Others point to the need for qualitative changes in what is being communicated in the first place. “There is one 'recipe' that comes to mind from the point of view of investment promotion,” says Mr Kulka. “InvestUkraine must be absolutely honest and transparent with potential investors and offer only selected 'corruption free' locations. The agency also needs to assist investors in the initial phase of their projects, when most bribe requests occur, and make sure investments are successfully implemented while corrupt officials end up in jail.”
No matter how much effort is made, however, the damage from the previous government’s actions, the reorientation of the economy in Europe and the attacks on Ukraine’s territorial integrity will impact the economy. The loss of Crimea alone wipes 1.3% from Ukraine’s GDP, though in budget terms the autonomous republic was a net drag on revenues.
According to the Kiev-based Institute for Budgetary and Socio-Economic Research (Ibser), real GDP for Ukraine in 2014 is projected to fall by 3%, and in consumer prices at 8.5%, in terms of the year-on-year average. “Balance of trade will undergo a revision as well, as Ukrainian-Russian fuel and energy trade declines. Also, the difficulty in getting the spring planting under way might affect revenue from agricultural exports later this year," says Marina Shapoval, a senior economist in the financial policy department at Ibser. She also notes that by implementing belt tightening now, Ukraine could see a GDP rise of 2.8% in 2015.
"The 'pain' of overhauling the economy towards a European orientation may be a significant impetus for the gradual improvement of the quality and competitiveness of Ukrainian products," says Ms Shapoval.
Most forecasts assume that the eastern oblasts of Luhansk and Donetsk will remain part of the country. Following the elections on May 25, the Ukrainian military stepped up operations against separatists there and as of the end of May, containing the unrest seems likely. However, the impact on FDI is significant.
“Even in 2011 to 2013, there were still people who were looking at Ukraine, and these [people] have been put on hold for now. Now that the elections are over, once the situation in the Donbas region is settled, these companies will return pretty quickly. However, the spread of violence is a risk and companies are watching carefully,” says Mr Conlon.

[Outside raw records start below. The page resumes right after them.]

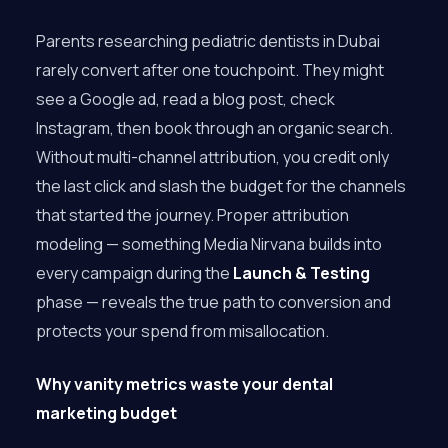
Parents researching pediatric dentists in Dubai
rarely convert after one touchpoint. They might
see a Google ad, read a blog post, check
Instagram, then book through an organic search.
Without multi-channel attribution, you credit only
the last click and slash the budget for the channels
that started the journey. Proper attribution
modeling — something Media Nirvana builds into
every campaign during the
Launch & Testing
phase — reveals the true path to conversion and
protects your spend from misallocation.
Why vanity metrics waste your dental
marketing budget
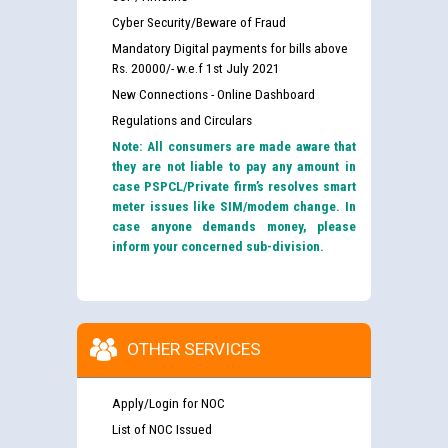
Cyber Security/Beware of Fraud
Mandatory Digital payments for bills above
Rs. 20000/- w.e.f 1st July 2021
New Connections - Online Dashboard
Regulations and Circulars
Note: All consumers are made aware that
they are not liable to pay any amount in
case PSPCL/Private firm’s resolves smart
meter issues like SIM/modem change. In
case anyone demands money, please
inform your concerned sub-division.
OTHER SERVICES
Apply/Login for NOC
List of NOC Issued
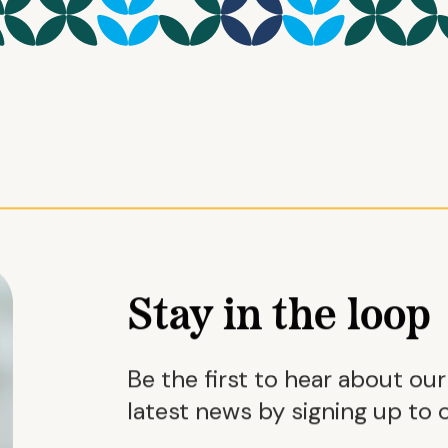
Stay in the loop
Be the first to hear about ou
latest news by signing up to o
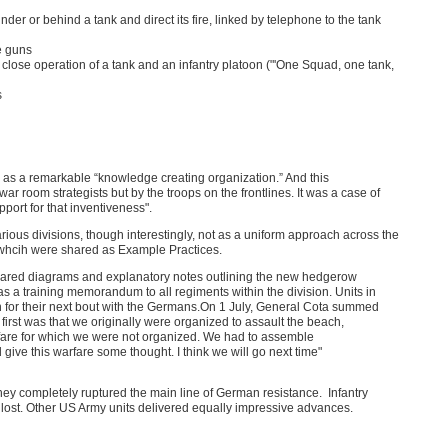
er or behind a tank and direct its fire, linked by telephone to the tank
ne guns
he close operation of a tank and an infantry platoon ("'One Squad, one tank,
s
as a remarkable “knowledge creating organization.” And this
 room strategists but by the troops on the frontlines. It was a case of
port for that inventiveness".
ous divisions, though interestingly, not as a uniform approach across the
e, whcih were shared as Example Practices.
prepared diagrams and explanatory notes outlining the new hedgerow
 as a training memorandum to all regiments within the division. Units in
on for their next bout with the Germans.On 1 July, General Cota summed
 first was that we originally were organized to assault the beach,
arfare for which we were not organized. We had to assemble
ve this warfare some thought. I think we will go next time"
y completely ruptured the main line of German resistance. Infantry
 lost. Other US Army units delivered equally impressive advances.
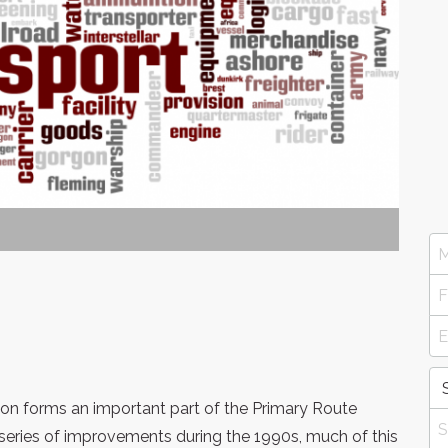
on forms an important part of the Primary Route
series of improvements during the 1990s, much of this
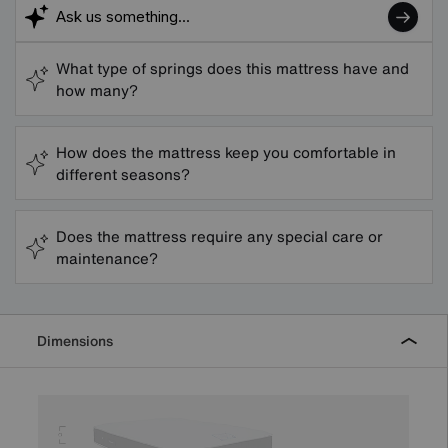
What type of springs does this mattress have and
how many?
How does the mattress keep you comfortable in
different seasons?
Does the mattress require any special care or
maintenance?
Dimensions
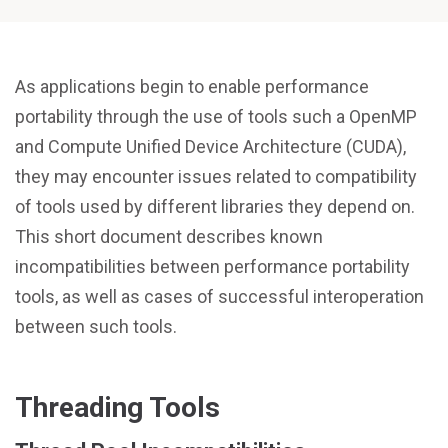
As applications begin to enable performance
portability through the use of tools such a OpenMP
and Compute Unified Device Architecture (CUDA),
they may encounter issues related to compatibility
of tools used by different libraries they depend on.
This short document describes known
incompatibilities between performance portability
tools, as well as cases of successful interoperation
between such tools.
Threading Tools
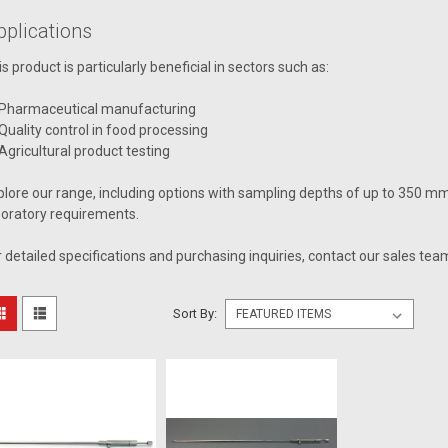
pplications
is product is particularly beneficial in sectors such as:
Pharmaceutical manufacturing
Quality control in food processing
Agricultural product testing
plore our range, including options with sampling depths of up to 350 m
boratory requirements.
r detailed specifications and purchasing inquiries, contact our sales te
Sort By:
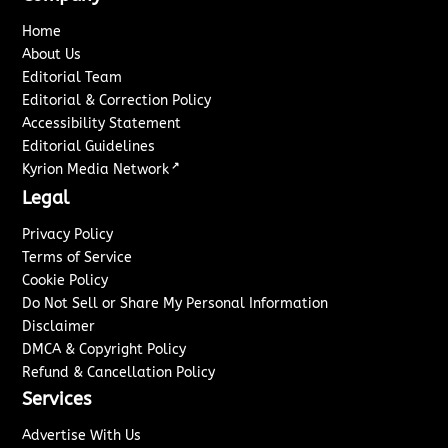
Home
About Us
Editorial Team
Editorial & Correction Policy
Accessibility Statement
Editorial Guidelines
↗
Kyrion Media Network
Legal
Privacy Policy
Terms of Service
Cookie Policy
Do Not Sell or Share My Personal Information
Disclaimer
DMCA & Copyright Policy
Refund & Cancellation Policy
Services
Advertise With Us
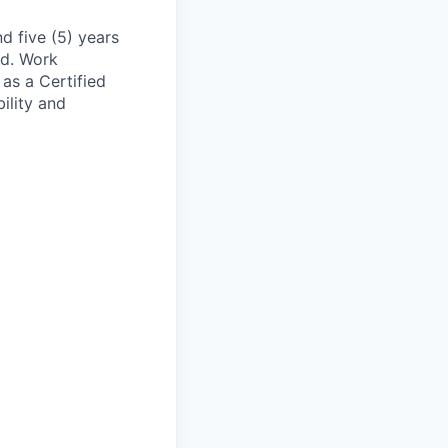
nd five (5) years
ed. Work
 as a Certified
ility and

Even after the unrest ends, observers such as Mr Kulka expect the war of words to continue. However, the impact on FDI might not be as bad as some would imagine. "The perception of Ukraine as a high-risk country is not the result of the propaganda war," says Mr Conlon. "As already stated, a free-trade agreement with the EU, systematic implementation of political and economic reforms and excellent work of the national investment promotion agency can change the picture step by step.
"Also, the government should not forget that the best promotion of the country’s investment attractiveness are referrals from companies already located in Ukraine.”